Back in 2004, I was involved in the creation of my department’s website which coincided with the actual launch of the department. We were lucky because our department began at a time when websites were becoming common in government, and our director knew how important that website would be for our customers. Not everyone was sold on the idea, some pointed to the lack of email addresses for our towns and counties and asked whether it was fair to use a website to replace traditional government letterhead and correspondence.
But then, an amazing thing happened, within 1 year of our website launch, 100% of our county and town customers had email addresses. Why? Because they saw the value of email for the first time and they too liked the speed of an email response from my colleagues and they loved being able to check for the latest grant announcements online. Our website had great traffic and we took less calls for basic information because a new, self-service option was available to our constituents.

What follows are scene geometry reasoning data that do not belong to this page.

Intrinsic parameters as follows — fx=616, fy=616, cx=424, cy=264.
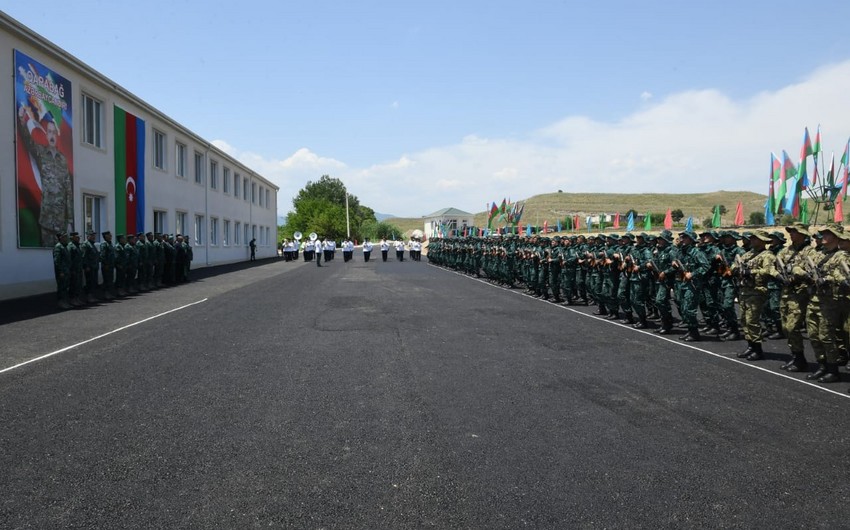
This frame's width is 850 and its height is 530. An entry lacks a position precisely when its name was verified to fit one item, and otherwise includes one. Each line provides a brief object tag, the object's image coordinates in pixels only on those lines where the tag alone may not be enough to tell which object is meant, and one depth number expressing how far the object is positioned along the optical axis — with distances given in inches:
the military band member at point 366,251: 1741.5
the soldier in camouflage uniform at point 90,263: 594.2
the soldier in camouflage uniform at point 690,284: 416.8
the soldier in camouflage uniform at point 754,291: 345.1
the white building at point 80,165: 653.3
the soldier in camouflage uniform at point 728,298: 425.1
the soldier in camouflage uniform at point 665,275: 438.9
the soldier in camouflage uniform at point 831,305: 289.9
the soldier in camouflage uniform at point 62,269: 550.4
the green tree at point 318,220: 3216.0
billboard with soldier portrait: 666.8
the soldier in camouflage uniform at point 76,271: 567.8
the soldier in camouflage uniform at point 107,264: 636.1
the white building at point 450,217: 5241.1
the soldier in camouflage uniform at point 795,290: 311.3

Fast forward to today. Unlike 2004, our current government constituents have technology expectations. They use social media, they shop online and they use kiosks everywhere, the movie theatre, the ATM, the airport, the post office. How can government meet the expectations of their constituents? With new technologies like ECM and document management, government can meet these expectations and navigate reduced budget and staffing levels. We needed the vision of a website back in 2004 to be a modern and responsive state agency, and today, we need a vision of self-service to get us through the “new normal” of smaller budgets.
Like the World Wide Web, ECM strategies present so many options for government that it could be easy to overlook the obvious support that ECM provides for self-service. Self-service is not only a strategy for helping to maintain constituent service levels with less staff, it is an absolute expectation of today’s citizen. So, the government entity that fails to branch into these areas does so at the risk of appearing to provide less service because the budget cutbacks will not allow “business as usual” methods of serving constituents but also, constituents simply expect to be able to access government through their computer and smartphone.

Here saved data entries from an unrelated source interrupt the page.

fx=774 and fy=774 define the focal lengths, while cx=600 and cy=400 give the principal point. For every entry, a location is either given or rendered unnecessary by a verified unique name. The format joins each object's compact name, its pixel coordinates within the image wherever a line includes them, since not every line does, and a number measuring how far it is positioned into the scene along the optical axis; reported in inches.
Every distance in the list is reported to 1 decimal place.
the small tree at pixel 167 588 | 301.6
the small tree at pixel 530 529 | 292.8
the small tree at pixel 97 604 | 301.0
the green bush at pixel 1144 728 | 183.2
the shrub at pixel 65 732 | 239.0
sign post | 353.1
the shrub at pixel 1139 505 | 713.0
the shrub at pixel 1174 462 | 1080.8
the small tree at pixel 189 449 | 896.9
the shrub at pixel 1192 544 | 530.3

So, how can enterprise content management (ECM) help?
First, ECM can provide both the document repository and the workflow automation to backstop your online services. From taking a 3-1-1 request to applying for assistance to requesting a building permit, ECM can help government launch a paperless process and provide a way for applicants to upload relevant documents. This means that the request is immediately routed to a staff person without printing and filing and the request could be worked on by more than one person at a time, speeding up a process. The result? Faster and cheaper government service, without making a constituent travel to your office during business hours.
ECM can also help provide a self-service option for typical public records requests or to view public documents. Using your ECM solution search function, now embedded in your website, constituents can search for documents themselves without waiting to make a records request and without staff having to stand at photocopy machines rather than doing other tasks. The result? Constituents can serve themselves, and your government operations are more transparent.
Kiosks are a great way to take payments, route applicants and begin processes and agencies and universities are linking kiosks to their ECM solutions to help provide better service by making it possible for customers to start the transaction themselves. The result? They can focus their staff time on harder tasks that require human interaction and allow other transactions to be taken care of entirely by a kiosk, reducing wait times and sending customers away happy about the sped of their transaction.
Smart phones now have a role to play in how government services and information is dispensed. As you explore this option for your agency, consider that some ECM vendors have mobile apps for Blackberries, iPhones, Windows 7 and Android phones and support mobile devices like the iPad. With these technologies expanding and with their lower hardware costs, they provide a very viable option for self-service, as well as supporting government field staff. ECM vendors with a smartphone option allow you to create constituent apps with document access, a very customer-friendly face to your government. Your ECM investment, like my website work back in 2004, must support this obligatory option to keep pace with the growing presence of apps as a way to interface with government.
As more government agencies move into ECM, a last self-service option has emerged, an integrated subscription or pay-for-documents portal. This eCommerce option, which leverages your previously internal ECM, can allow you to configure and deploy a document service that is web-based. Constituents can search for documents and then pay to download them. In traditional records requests, many jurisdictions are allowed to recover costs for printing or providing the document. Using your ECM solution with this eCommerce component means that you can recover the costs of your ECM solution while providing another self-service option for your constituents.
ECM solutions provide a number of ways to create self-service government, whether that is backstopping your online services, providing access to government documents, supporting kiosk transactions or helping to recover document costs. The key is to realize that ECM can mean more self-service options and to recognize that this is the expectation of constituents that have grown up with the Web and the kiosk. With the right ECM vendor, the expectations of your constituents and the realities of your budget can meet with an ECM-based, responsive self-service solution.